* _課題_
以下のデータ中の「DevSync」をすべて「BalanceHub」に差し替え、それ以外は一切変えずに書き直しなさい。画像は解答に含めないこと。

• • •

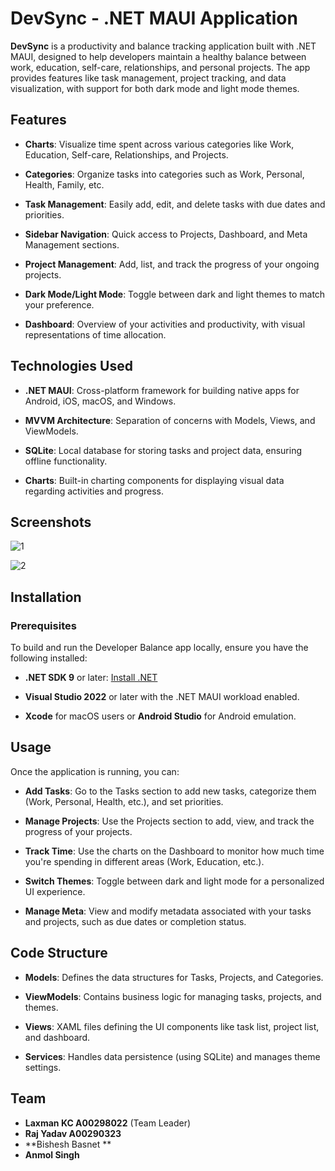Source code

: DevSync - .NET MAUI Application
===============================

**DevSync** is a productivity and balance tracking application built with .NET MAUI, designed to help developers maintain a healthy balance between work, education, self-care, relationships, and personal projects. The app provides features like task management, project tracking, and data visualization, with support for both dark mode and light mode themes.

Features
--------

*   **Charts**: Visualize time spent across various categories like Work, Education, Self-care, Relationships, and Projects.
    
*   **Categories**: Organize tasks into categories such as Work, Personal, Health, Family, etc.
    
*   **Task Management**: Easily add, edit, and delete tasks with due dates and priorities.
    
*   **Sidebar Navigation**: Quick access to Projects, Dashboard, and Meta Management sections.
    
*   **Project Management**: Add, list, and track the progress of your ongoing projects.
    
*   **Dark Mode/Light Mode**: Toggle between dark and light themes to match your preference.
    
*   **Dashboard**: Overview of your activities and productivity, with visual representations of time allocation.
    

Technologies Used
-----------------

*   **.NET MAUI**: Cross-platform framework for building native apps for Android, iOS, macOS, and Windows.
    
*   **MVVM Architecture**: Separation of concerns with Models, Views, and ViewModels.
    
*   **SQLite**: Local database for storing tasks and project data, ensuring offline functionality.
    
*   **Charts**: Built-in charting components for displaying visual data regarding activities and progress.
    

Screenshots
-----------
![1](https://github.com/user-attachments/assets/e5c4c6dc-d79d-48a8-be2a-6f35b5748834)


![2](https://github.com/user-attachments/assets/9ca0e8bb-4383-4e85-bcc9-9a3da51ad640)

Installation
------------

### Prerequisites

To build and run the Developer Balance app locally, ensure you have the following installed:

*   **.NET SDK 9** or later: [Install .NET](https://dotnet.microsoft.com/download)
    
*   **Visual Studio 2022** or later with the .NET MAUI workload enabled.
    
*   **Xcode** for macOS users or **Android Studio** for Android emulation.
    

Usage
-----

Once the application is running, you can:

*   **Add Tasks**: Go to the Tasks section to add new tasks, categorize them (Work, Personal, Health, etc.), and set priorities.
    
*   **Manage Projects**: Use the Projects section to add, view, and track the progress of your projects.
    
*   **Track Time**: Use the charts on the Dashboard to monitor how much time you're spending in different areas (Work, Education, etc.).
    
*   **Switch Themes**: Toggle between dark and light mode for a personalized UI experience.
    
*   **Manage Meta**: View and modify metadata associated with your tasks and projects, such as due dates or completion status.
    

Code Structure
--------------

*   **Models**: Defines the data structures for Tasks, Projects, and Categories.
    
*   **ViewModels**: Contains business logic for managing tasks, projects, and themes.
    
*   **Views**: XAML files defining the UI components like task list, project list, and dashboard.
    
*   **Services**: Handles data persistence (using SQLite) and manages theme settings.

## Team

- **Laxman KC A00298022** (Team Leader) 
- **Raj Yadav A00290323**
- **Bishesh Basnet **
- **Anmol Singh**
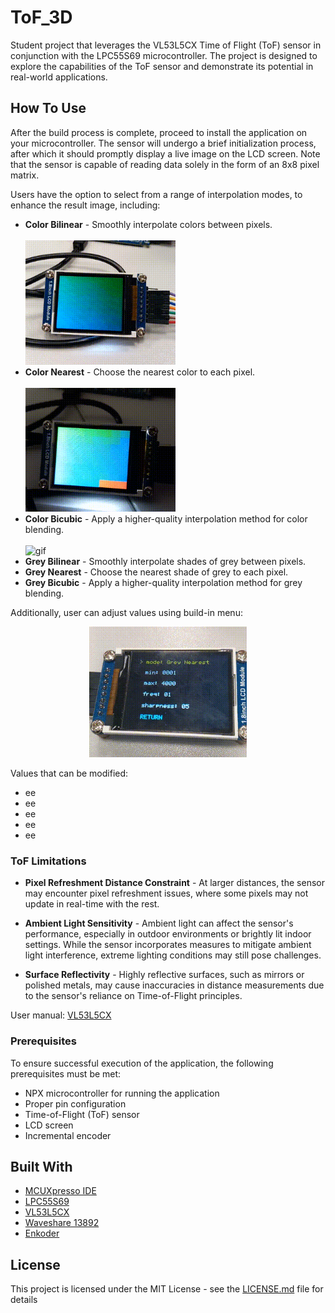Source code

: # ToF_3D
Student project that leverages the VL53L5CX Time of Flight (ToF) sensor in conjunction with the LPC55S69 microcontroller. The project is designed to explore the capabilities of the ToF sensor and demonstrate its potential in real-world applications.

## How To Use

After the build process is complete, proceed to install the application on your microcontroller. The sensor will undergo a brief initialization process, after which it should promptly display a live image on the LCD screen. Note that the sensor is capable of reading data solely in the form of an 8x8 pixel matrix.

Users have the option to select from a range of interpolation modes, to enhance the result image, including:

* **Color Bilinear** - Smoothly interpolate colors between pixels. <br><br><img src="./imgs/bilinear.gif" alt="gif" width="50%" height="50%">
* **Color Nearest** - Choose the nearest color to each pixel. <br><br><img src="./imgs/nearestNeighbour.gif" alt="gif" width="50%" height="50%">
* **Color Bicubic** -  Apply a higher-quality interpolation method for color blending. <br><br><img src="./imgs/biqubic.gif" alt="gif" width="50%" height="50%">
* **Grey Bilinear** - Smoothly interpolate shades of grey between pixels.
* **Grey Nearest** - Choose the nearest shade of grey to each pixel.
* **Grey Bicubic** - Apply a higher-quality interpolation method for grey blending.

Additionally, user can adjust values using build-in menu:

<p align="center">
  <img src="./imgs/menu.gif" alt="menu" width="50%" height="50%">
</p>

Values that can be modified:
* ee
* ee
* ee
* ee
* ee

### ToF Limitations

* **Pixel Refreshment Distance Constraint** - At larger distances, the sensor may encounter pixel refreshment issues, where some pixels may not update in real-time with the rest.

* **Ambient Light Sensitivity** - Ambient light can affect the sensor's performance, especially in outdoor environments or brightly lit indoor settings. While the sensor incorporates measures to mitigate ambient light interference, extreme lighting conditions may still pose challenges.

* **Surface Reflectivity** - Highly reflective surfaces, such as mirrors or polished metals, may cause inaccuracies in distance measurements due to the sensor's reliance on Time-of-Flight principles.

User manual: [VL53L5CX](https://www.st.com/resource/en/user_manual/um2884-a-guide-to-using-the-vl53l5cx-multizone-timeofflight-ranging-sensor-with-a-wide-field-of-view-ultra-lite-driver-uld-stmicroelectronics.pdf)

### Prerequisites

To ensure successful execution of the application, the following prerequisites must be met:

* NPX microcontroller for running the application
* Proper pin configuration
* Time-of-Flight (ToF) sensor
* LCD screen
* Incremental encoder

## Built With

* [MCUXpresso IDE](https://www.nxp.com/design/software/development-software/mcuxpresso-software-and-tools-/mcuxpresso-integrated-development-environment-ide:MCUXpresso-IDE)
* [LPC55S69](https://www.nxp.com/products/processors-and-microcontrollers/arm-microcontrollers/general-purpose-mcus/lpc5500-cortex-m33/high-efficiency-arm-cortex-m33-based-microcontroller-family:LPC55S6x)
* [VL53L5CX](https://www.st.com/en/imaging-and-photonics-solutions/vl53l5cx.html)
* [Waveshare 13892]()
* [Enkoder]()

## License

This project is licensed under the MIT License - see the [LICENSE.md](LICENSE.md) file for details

• • •

* _解答_
Source code

: BalanceHub - .NET MAUI Application
===============================

**BalanceHub** is a productivity and balance tracking application built with .NET MAUI, designed to help developers maintain a healthy balance between work, education, self-care, relationships, and personal projects. The app provides features like task management, project tracking, and data visualization, with support for both dark mode and light mode themes.

Features
--------

*   **Charts**: Visualize time spent across various categories like Work, Education, Self-care, Relationships, and Projects.
    
*   **Categories**: Organize tasks into categories such as Work, Personal, Health, Family, etc.
    
*   **Task Management**: Easily add, edit, and delete tasks with due dates and priorities.
    
*   **Sidebar Navigation**: Quick access to Projects, Dashboard, and Meta Management sections.
    
*   **Project Management**: Add, list, and track the progress of your ongoing projects.
    
*   **Dark Mode/Light Mode**: Toggle between dark and light themes to match your preference.
    
*   **Dashboard**: Overview of your activities and productivity, with visual representations of time allocation.
    

Technologies Used
-----------------

*   **.NET MAUI**: Cross-platform framework for building native apps for Android, iOS, macOS, and Windows.
    
*   **MVVM Architecture**: Separation of concerns with Models, Views, and ViewModels.
    
*   **SQLite**: Local database for storing tasks and project data, ensuring offline functionality.
    
*   **Charts**: Built-in charting components for displaying visual data regarding activities and progress.
    

Screenshots
-----------
![1](https://github.com/user-attachments/assets/e5c4c6dc-d79d-48a8-be2a-6f35b5748834)


![2](https://github.com/user-attachments/assets/9ca0e8bb-4383-4e85-bcc9-9a3da51ad640)

Installation
------------

### Prerequisites

To build and run the Developer Balance app locally, ensure you have the following installed:

*   **.NET SDK 9** or later: [Install .NET](https://dotnet.microsoft.com/download)
    
*   **Visual Studio 2022** or later with the .NET MAUI workload enabled.
    
*   **Xcode** for macOS users or **Android Studio** for Android emulation.
    

Usage
-----

Once the application is running, you can:

*   **Add Tasks**: Go to the Tasks section to add new tasks, categorize them (Work, Personal, Health, etc.), and set priorities.
    
*   **Manage Projects**: Use the Projects section to add, view, and track the progress of your projects.
    
*   **Track Time**: Use the charts on the Dashboard to monitor how much time you're spending in different areas (Work, Education, etc.).
    
*   **Switch Themes**: Toggle between dark and light mode for a personalized UI experience.
    
*   **Manage Meta**: View and modify metadata associated with your tasks and projects, such as due dates or completion status.
    

Code Structure
--------------

*   **Models**: Defines the data structures for Tasks, Projects, and Categories.
    
*   **ViewModels**: Contains business logic for managing tasks, projects, and themes.
    
*   **Views**: XAML files defining the UI components like task list, project list, and dashboard.
    
*   **Services**: Handles data persistence (using SQLite) and manages theme settings.

## Team

- **Laxman KC A00298022** (Team Leader) 
- **Raj Yadav A00290323**
- **Bishesh Basnet **
- **Anmol Singh**
Source code

: # ToF_3D
Student project that leverages the VL53L5CX Time of Flight (ToF) sensor in conjunction with the LPC55S69 microcontroller. The project is designed to explore the capabilities of the ToF sensor and demonstrate its potential in real-world applications.

## How To Use

After the build process is complete, proceed to install the application on your microcontroller. The sensor will undergo a brief initialization process, after which it should promptly display a live image on the LCD screen. Note that the sensor is capable of reading data solely in the form of an 8x8 pixel matrix.

Users have the option to select from a range of interpolation modes, to enhance the result image, including:

* **Color Bilinear** - Smoothly interpolate colors between pixels. <br><br><img src="./imgs/bilinear.gif" alt="gif" width="50%" height="50%">
* **Color Nearest** - Choose the nearest color to each pixel. <br><br><img src="./imgs/nearestNeighbour.gif" alt="gif" width="50%" height="50%">
* **Color Bicubic** -  Apply a higher-quality interpolation method for color blending. <br><br><img src="./imgs/biqubic.gif" alt="gif" width="50%" height="50%">
* **Grey Bilinear** - Smoothly interpolate shades of grey between pixels.
* **Grey Nearest** - Choose the nearest shade of grey to each pixel.
* **Grey Bicubic** - Apply a higher-quality interpolation method for grey blending.

Additionally, user can adjust values using build-in menu:

<p align="center">
  <img src="./imgs/menu.gif" alt="menu" width="50%" height="50%">
</p>

Values that can be modified:
* ee
* ee
* ee
* ee
* ee

### ToF Limitations

* **Pixel Refreshment Distance Constraint** - At larger distances, the sensor may encounter pixel refreshment issues, where some pixels may not update in real-time with the rest.

* **Ambient Light Sensitivity** - Ambient light can affect the sensor's performance, especially in outdoor environments or brightly lit indoor settings. While the sensor incorporates measures to mitigate ambient light interference, extreme lighting conditions may still pose challenges.

* **Surface Reflectivity** - Highly reflective surfaces, such as mirrors or polished metals, may cause inaccuracies in distance measurements due to the sensor's reliance on Time-of-Flight principles.

User manual: [VL53L5CX](https://www.st.com/resource/en/user_manual/um2884-a-guide-to-using-the-vl53l5cx-multizone-timeofflight-ranging-sensor-with-a-wide-field-of-view-ultra-lite-driver-uld-stmicroelectronics.pdf)

### Prerequisites

To ensure successful execution of the application, the following prerequisites must be met:

* NPX microcontroller for running the application
* Proper pin configuration
* Time-of-Flight (ToF) sensor
* LCD screen
* Incremental encoder

## Built With

* [MCUXpresso IDE](https://www.nxp.com/design/software/development-software/mcuxpresso-software-and-tools-/mcuxpresso-integrated-development-environment-ide:MCUXpresso-IDE)
* [LPC55S69](https://www.nxp.com/products/processors-and-microcontrollers/arm-microcontrollers/general-purpose-mcus/lpc5500-cortex-m33/high-efficiency-arm-cortex-m33-based-microcontroller-family:LPC55S6x)
* [VL53L5CX](https://www.st.com/en/imaging-and-photonics-solutions/vl53l5cx.html)
* [Waveshare 13892]()
* [Enkoder]()

## License

This project is licensed under the MIT License - see the [LICENSE.md](LICENSE.md) file for details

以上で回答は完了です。